La direzione nazionale Pd, nonostante le voci dissonanti all’interno del Partito Democratico, ha deciso di orientare la maggiore formazione politica di sinistra per il sì al referendum sul taglio ai parlamentari, promuovendo la linea del segretario Nicola Zingaretti, che però chiede una riforma elettorale.

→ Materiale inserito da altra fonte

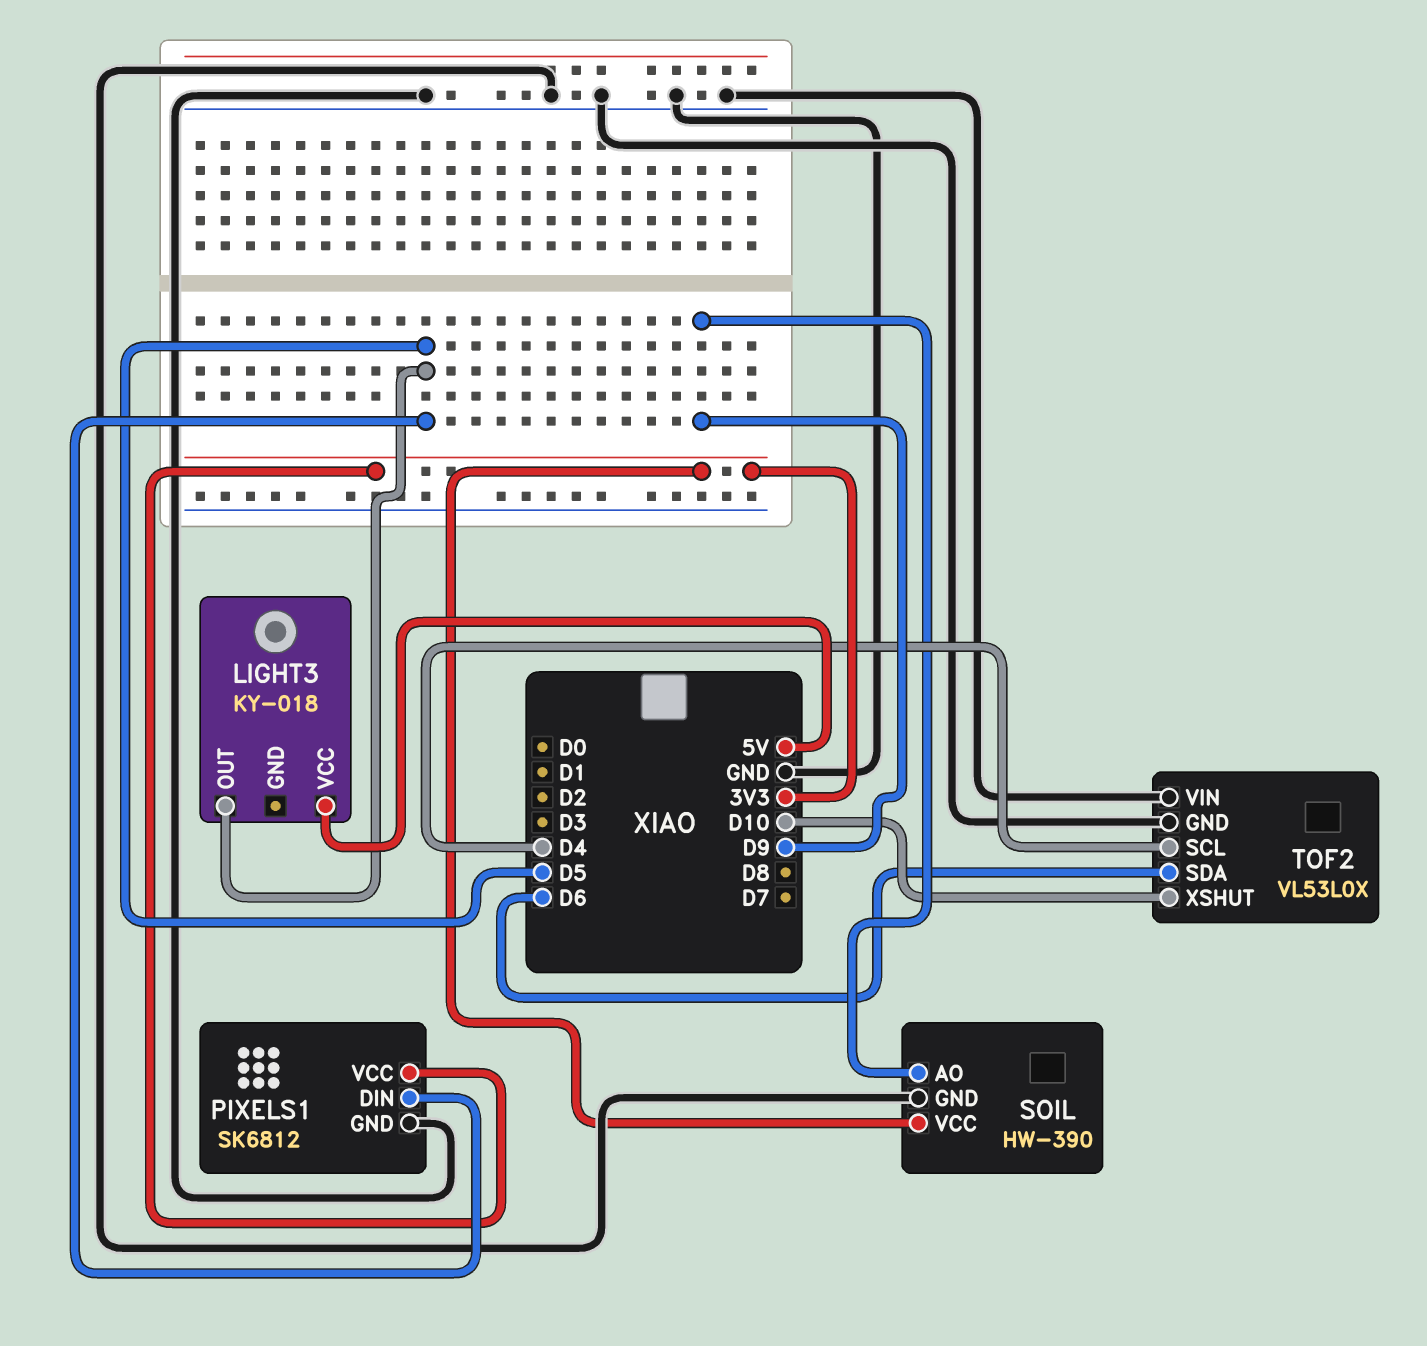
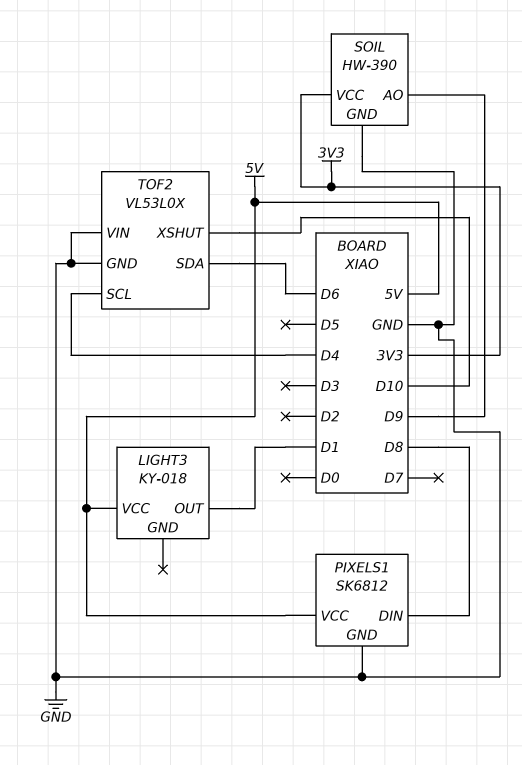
LIGHT3 pin OUT: D5 -> D1
PIXELS1 pin DIN: D5 -> D8
PIXELS1 pin VCC: 3V3 -> 5V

Critico sulla consultazione, il leader di Italia Viva, Matteo Renzi, che ufficialmente ha lasciato libertà di voto, non risparmiando però qualche stoccata verso i promotori del referendum 2020, definito “uno spot”, “inutile” poiché serve una riforma complessiva e anche “una barzelletta, perché ridurre il numero dei parlamentari e lasciare il bicameralismo perfetto fa ridere”. Fuori dal parlamento il movimento delle Sardine invece si è schierato per il no alla riforma.
A destra Forza Italia è divisa sul tema: la capogruppo alla Camera si è dichiarata a favore del sì, ma altre anime del partito non sono concordi e lo stesso Silvio Berlusconi è per il no, perché, ha detto, si tratta di “un atto demagogico che limita la rappresentanza”, lasciando però libertà di voto. Sul fronte della Lega, un gruppo di parlamentari del Carroccio dice sì al referendum 2020, invocando una nuova legge elettorale, a favore del sì anche il leader Matteo Salvini, ma anche qui ci sono dei dissidenti interni. Linea pro referendum inoltre per Fratelli d’Italia, confermata da Giorgia Meloni.